302 The number of problems is acceptable, but does not mean that can not be left to deal with, we should have a better way to deal with these problems, perhaps with a robots.txt directive should exclude these pages are crawled.

404 of the show reached 109. In tens of thousands of of the crawl volume. This data on the website is also possible. However, it also needs to be resolved to identify potential problems by isolating the 404 directory or using rel = "nofollow" to annotate these 404 links. Of course, 404 of the page must also have.

Conclusion

Baidu Web site Management provides you with information to crawl errors, but in many cases they limit data. As SEO, we should make use of all available data, after all, only a data source, you can really rely on your own source. Log does not lie!

Related Article

Contact Us

The content source of this page is from Internet, which doesn't represent Alibaba Cloud's opinion; products and services mentioned on that page don't have any relationship with Alibaba Cloud. If the content of the page makes you feel confusing, please write us an email, we will handle the problem within 5 days after receiving your email.

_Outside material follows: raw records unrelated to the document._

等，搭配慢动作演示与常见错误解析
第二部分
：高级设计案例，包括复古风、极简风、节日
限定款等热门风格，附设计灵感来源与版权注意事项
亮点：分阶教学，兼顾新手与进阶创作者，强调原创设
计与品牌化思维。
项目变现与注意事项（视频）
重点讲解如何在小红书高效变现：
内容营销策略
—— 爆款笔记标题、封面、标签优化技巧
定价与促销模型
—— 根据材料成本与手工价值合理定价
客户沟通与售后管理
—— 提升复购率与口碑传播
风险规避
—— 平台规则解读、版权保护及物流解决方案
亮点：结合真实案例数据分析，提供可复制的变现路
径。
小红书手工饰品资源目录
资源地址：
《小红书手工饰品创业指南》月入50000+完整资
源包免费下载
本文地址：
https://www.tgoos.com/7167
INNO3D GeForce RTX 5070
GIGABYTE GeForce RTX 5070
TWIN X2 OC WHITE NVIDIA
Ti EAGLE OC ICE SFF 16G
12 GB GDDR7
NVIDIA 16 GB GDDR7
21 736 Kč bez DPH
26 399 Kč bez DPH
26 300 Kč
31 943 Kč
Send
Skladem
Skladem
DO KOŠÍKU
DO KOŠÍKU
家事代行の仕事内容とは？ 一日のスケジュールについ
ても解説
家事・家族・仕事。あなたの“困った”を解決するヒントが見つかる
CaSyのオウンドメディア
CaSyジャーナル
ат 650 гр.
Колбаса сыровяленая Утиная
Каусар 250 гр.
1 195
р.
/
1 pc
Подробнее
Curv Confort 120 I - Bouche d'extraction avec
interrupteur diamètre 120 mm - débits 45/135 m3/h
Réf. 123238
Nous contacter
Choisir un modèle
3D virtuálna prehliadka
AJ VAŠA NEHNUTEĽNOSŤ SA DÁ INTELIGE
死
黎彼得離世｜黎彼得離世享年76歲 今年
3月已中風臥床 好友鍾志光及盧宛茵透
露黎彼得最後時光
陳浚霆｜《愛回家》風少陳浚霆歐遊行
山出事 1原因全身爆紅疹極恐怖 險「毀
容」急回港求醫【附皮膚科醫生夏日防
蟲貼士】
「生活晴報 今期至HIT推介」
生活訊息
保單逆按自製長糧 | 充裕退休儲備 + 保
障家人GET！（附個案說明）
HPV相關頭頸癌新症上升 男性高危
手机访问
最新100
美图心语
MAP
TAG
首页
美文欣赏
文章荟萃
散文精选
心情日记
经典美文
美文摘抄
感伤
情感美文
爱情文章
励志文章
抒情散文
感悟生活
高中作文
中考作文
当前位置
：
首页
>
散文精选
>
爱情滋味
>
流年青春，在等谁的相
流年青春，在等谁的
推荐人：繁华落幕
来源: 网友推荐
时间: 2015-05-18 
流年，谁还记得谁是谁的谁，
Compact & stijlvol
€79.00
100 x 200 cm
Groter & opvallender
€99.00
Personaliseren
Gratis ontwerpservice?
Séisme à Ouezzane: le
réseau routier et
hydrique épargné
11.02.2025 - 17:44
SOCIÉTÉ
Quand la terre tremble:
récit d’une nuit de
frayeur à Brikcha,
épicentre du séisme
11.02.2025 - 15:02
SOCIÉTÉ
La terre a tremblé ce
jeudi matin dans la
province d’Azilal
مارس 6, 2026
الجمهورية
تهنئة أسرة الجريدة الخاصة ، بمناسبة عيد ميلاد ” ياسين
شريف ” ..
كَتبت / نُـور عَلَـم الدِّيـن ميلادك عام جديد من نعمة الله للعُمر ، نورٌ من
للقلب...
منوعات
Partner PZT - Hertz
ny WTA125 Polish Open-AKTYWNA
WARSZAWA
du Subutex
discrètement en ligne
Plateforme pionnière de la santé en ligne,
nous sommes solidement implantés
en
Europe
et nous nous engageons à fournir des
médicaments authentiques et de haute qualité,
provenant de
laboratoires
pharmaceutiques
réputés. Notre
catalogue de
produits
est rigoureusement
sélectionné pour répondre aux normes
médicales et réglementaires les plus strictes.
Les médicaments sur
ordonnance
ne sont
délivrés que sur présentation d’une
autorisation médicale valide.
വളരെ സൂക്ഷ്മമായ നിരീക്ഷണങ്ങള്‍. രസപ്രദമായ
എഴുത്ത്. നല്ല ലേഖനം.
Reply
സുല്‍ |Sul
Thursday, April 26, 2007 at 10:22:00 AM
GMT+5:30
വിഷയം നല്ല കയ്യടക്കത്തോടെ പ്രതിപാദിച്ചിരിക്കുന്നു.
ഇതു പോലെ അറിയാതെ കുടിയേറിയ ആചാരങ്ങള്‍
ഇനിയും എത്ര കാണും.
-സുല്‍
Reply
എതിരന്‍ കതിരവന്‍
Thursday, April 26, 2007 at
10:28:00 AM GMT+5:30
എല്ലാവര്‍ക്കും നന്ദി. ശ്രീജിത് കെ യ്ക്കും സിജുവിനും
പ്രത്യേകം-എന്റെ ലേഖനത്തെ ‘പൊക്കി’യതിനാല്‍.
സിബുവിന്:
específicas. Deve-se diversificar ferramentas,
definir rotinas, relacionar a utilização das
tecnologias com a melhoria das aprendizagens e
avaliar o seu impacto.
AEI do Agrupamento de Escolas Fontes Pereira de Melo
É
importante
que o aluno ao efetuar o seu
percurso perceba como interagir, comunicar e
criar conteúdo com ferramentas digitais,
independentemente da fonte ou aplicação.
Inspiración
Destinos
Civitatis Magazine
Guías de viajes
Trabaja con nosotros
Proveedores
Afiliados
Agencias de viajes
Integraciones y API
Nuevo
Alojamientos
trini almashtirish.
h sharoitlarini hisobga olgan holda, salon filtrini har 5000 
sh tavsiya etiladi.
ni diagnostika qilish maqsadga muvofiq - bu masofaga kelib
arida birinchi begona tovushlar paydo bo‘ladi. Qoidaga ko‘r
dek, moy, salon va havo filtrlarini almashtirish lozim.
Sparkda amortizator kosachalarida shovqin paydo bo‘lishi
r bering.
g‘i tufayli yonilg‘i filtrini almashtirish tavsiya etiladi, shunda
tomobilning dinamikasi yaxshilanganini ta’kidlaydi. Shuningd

If you find any instances of plagiarism from the community, please send an email to: info-contact@alibabacloud.com and provide relevant evidence. A staff member will contact you within 5 working days.

A Free Trial That Lets You Build Big!

Start building with 50+ products and up to 12 months usage for Elastic Compute Service

  • Sales Support

    1 on 1 presale consultation

  • After-Sales Support

    24/7 Technical Support 6 Free Tickets per Quarter Faster Response

  • Alibaba Cloud offers highly flexible support services tailored to meet your exact needs.